C’était là le grand et même le gigantesque de l’art du cuisinier ; mais bientôt des réunions moins nombreuses et des repas plus fins exigèrent une attention plus raisonnée et des soins plus minutieux.

Ce fut au petit couvert, dans le salon des favorites, et aux soupers fins des courtisans et des financiers, que les artistes firent admirer leur savoir, et, animés d’une louable émulation, cherchèrent à se surpasser les uns les autres.

Sur la fin de ce règne, le nom des cuisiniers les plus fameux était presque toujours annexé à celui de leurs patrons : ces derniers en tiraient vanité. Ces deux mérites s’unissaient ; et les noms les plus glorieux figurèrent dans les livres de cuisine à côté des préparations qu’ils avaient protégées, inventées ou mises au monde.
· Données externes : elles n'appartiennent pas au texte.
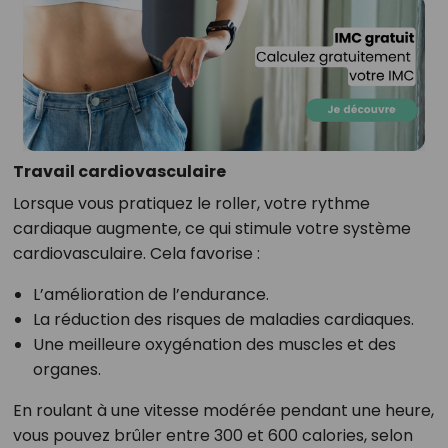
Travail cardiovasculaire
Lorsque vous pratiquez le roller, votre rythme
cardiaque augmente, ce qui stimule votre système
cardiovasculaire. Cela favorise :
L’amélioration de l’endurance.
La réduction des risques de maladies cardiaques.
Une meilleure oxygénation des muscles et des
organes.
En roulant à une vitesse modérée pendant une heure,
vous pouvez brûler entre 300 et 600 calories, selon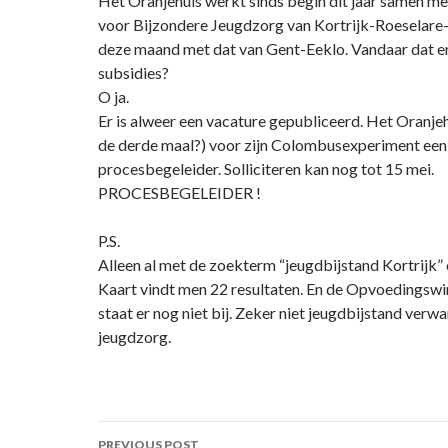
Het Oranjehuis werkt sinds begin dit jaar samen 
voor Bijzondere Jeugdzorg van Kortrijk-Roeselare-
deze maand met dat van Gent-Eeklo. Vandaar dat 
subsidies?
O ja.
Er is alweer een vacature gepubliceerd. Het Oranje
de derde maal?) voor zijn Colombusexperiment een
procesbegeleider. Solliciteren kan nog tot 15 mei.
PROCESBEGELEIDER !
P.S.
Alleen al met de zoekterm “jeugdbijstand Kortrijk” 
Kaart vindt men 22 resultaten. En de Opvoedingswi
staat er nog niet bij. Zeker niet jeugdbijstand verw
jeugdzorg.
Post
PREVIOUS POST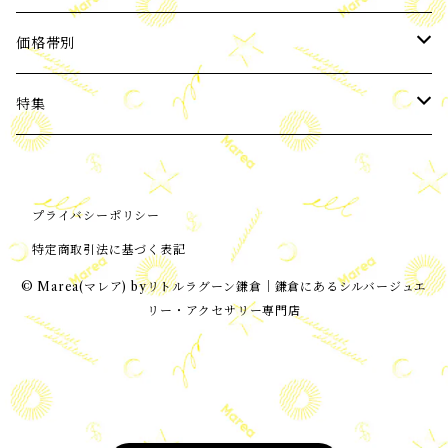
2024年5月新入荷
イヤーカフ
パール
価格帯別
バロックパール
2024年6月新入荷
ネックレス
天然石
3,000円以下
特集
ブルー系 天然石
2024年7月新入荷
ブレスレット
Silver925
3,001～6,000円
ビーチコレクション
プライバシーポリシー
ピンク・赤系天然石
ORIGNAL
2024年8月新入荷
ノンホールピアス(イヤリング)
Silver925+Gold Coating
6,001～10,000円
ORIGNAL
特定商取引法に基づく表記
オニキス、黒系天然石
2024年9月新入荷
雑貨
K18 GOLD
10,001円～
イヤリング加工可能アイテム
© Marea(マレア) byリトルラグーン鎌倉│鎌倉にあるシルバージュエ
リー・アクセサリー専門店
アゲート
2024年10月新入荷
トーリング
MOON and STAR
アマゾナイト
2024年11月新入荷
アンクレット
Message collection
アバロンシェル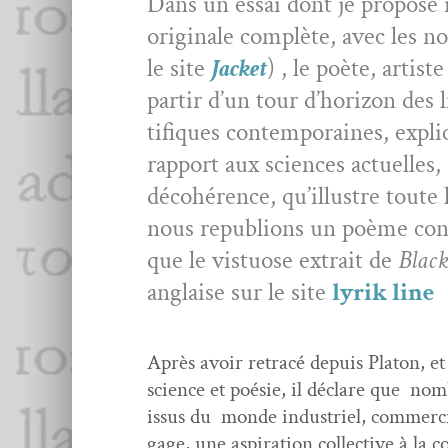
Dans un essai dont je pro­pose i
orig­i­nale com­plète, avec les n
le site
Jack­et
) , le poète, artiste
par­tir d’un tour d’hori­zon des 
tifiques con­tem­po­raines, expli
rap­port aux sci­ences actuelles,
déco­hérence, qu’il­lus­tre toute
nous repub­lions un poème con­
que le vis­tu­ose extrait de
Black
anglaise sur le site
lyrik line
Après avoir retracé depuis Pla­ton, et 
sci­ence et poésie, il déclare que nom­b
issus du monde indus­triel, com­mer­cial,
gage, une aspi­ra­tion col­lec­tive à la 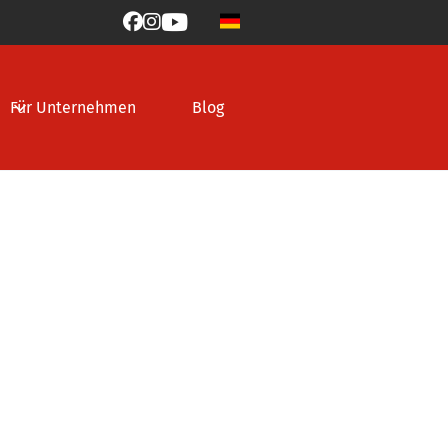



Für Unternehmen
Blog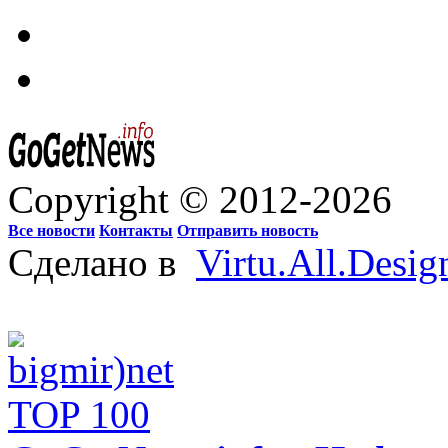
Copyright © 2012-2026
Все новости
Контакты
Отправить новость
Сделано в
Virtu.All.Desig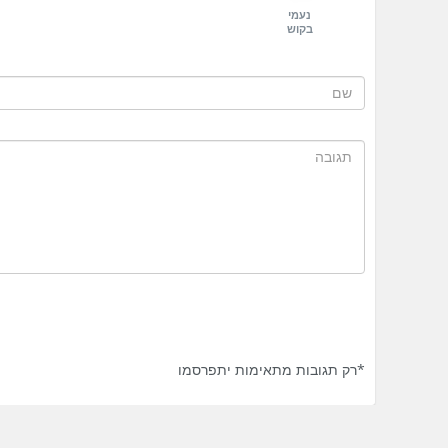
נעמי
בקוש
*רק תגובות מתאימות יתפרסמו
Cet amalgame a cessé de nos jours : nous ne sommes pas moins gourmands que nos ancêtres, et bien au contraire ; mais nous nous inquiétons beaucoup moins du nom de celui qui règne dans les souterrains. L’applaudissement par inclination de l’oreille gauche est le seul tribut d’admiration que nous accordons à l’artiste qui nous, enchante ; et les restaurateurs, c’est-à-dire les cuisiniers du public, sont les seuls qui obtiennent une estime nominale qui les place promptement au rang des grands capitalistes. Utile dulci.

Ce fut pour Louis XIV qu’on apporta des Échelles du Levant l’épine d’été, qu’il appelait la bonne poire ; et c’est à sa vieillesse que nous devons les liqueurs.

Ce prince éprouvait quelquefois de la faiblesse, et cette difficulté de vivre qui se manifeste souvent après l’âge de soixante ans ; on unit l’eau-de-vie au sucre et aux parfums, pour lui en faire des potions qu’on appelait, suivant l’usage du temps, potions cordiales. Telle est l’origine de l’art du liquoriste.